Start an interactive REPL session attached to an agent. Each user turn is dispatched through the skill_router stdlib skill, which classifies the intent and either replies directly, runs a project / stdlib skill, or delegates to another agent.

Memory recall and write happen automatically inside the router phase — see concepts/memory.

Synopsis

reyn chat [agent_name] [OPTIONS]

agent_name is positional and optional. When omitted, reyn attaches to the auto-created default agent.

Options

Common runtime flags (--model, --output-language, --max-phase-visits, --phase-budget, --llm-timeout, --llm-max-retries) are shared with reyn run and reyn eval. See Common flags.

Chat-specific flags:

Flag Default Description
--cui off Use plain console output (no TUI). Useful for piping output, debugging, or headless environments.
--no-restore off Skip restoring in-flight skill state from disk this run. Useful for debugging or starting a clean session.
--reset off Wipe in-flight skill state (snapshots + WAL) before starting. Audit logs in .reyn/events/ are preserved.
--banner off Show the ASCII-art startup banner (gradient REYN logo + agent / model info).
--eager-embedding-build off Await action embedding index build synchronously on the first turn (pays ~2–5 s once so search_actions is immediately available).
--allow-unsafe-python off Enable mode: unsafe Python preprocessor steps. --allow-untrusted-python is a legacy alias.

Agent workspace

Each agent persists state under .reyn/agents/<name>/:

  • profile.yaml — name, role, optional allowed_skills (reference)
  • history.jsonl — append-only conversation log (chat + agent-to-agent messages, with chain_id for cross-agent trace)
  • events.jsonl — runtime events for reyn events
  • memory/ — agent-scoped memory layer (MEMORY.md + body files)
  • runs/ — workspaces for spawned skill runs

To resume a previous conversation, attach to the same agent:

reyn chat researcher

The default agent always exists.

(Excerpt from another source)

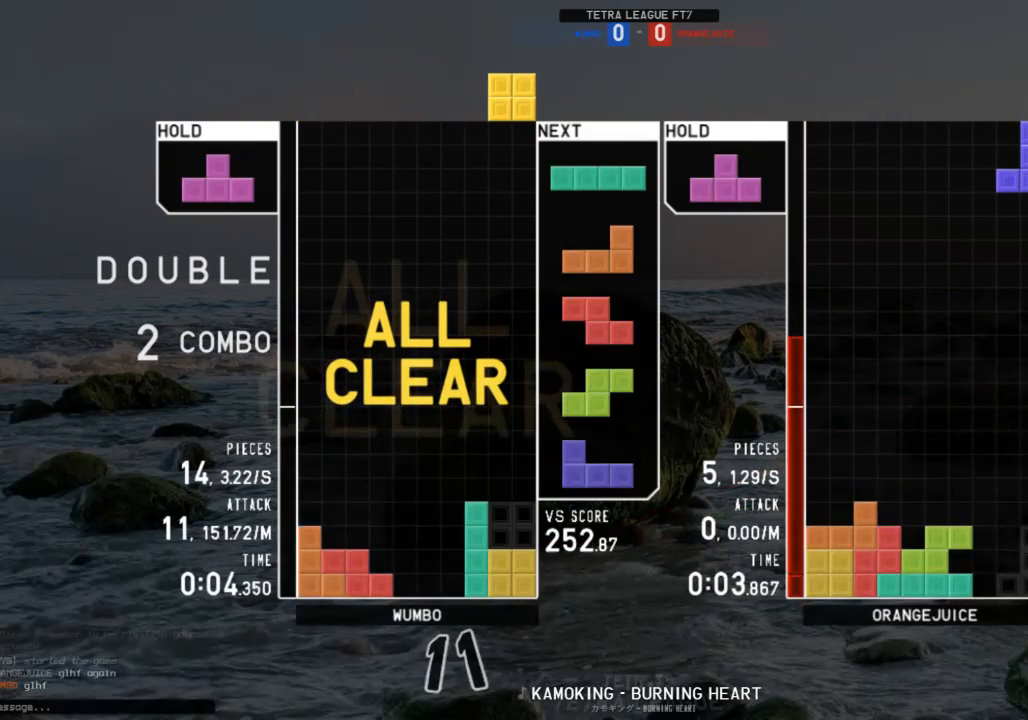
{"keys": ["down"], "events": [[33, "right", "up"], [100, "down", "down"], [167, "down", "up"], [233, "x", "down"], [333, "right", "down"], [333, "x", "up"], [367, "right", "up"], [467, "down", "down"]]}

Create more with reyn agent new.

Slash commands

While a session is active, lines starting with / are intercepted and never routed to an agent.

Command Effect
/list Show running skill spawns and pending interventions
/cancel <id> Cancel a skill spawn (full id or last 4 chars)
/answer <id> <text> Answer a pending ask_user / permission prompt
/agents List loaded agents and which one is currently attached
/attach <name> Switch the REPL pointer to another agent (the previous one keeps running in the background)
/skill list Show active skill runs (id, name, current phase + parent lineage)
/skill discard <run_id> Abort a specific skill run + cleanup
/plan list Show active plan runs (combined view: in-flight tasks + pending-resume)
/plan discard <plan_id> Abort a specific plan run + cleanup; notifies waiting peer agents via R-D14
/plan resume <plan_id> --from <step_id> Surgical operator escape hatch; clears step results from the target step onward and re-launches with a fresh resume_plan (ADR-0023 §3.7)
/tasks Unified view spanning skill runs + plan tasks (FP-0012). Same as /tasks list
/tasks status <prefix> Show current phase + elapsed for a specific task (skill or plan)
/tasks kill <prefix> Cancel a specific task; prefix matches against both skill run_ids and plan_ids

/list / /cancel / /answer are foundational — they let multiple skill runs and interventions coexist without blocking the prompt. /agents / /attach are the multi-agent workflow primitives. /skill and /plan are crash-recovery operator commands that surface the per-skill-run and per-plan-run lifecycle: inspect what is running, abort a stuck run, or surgically re-run a plan from a specific step. /tasks is the unified entry point that spans both — the LLM also points users at /tasks after a skill is spawned (FP-0012 chat-mode async dispatch).

Multi-agent behavior

If the router decides this turn would be better handled by another agent, it emits a messages_to_agents entry instead of (or in addition to) a skills_to_run entry. The receiving agent processes the request asynchronously; its reply is auto-routed back into the originating chain. See concepts/multi-agent for the full model.

A user-initiated chain emits an interim reply_text (the originating agent's first router turn) followed by a synthesized final reply (after delegate responses arrive). This preserves the "you'll see I'm working on it" UX even across hops.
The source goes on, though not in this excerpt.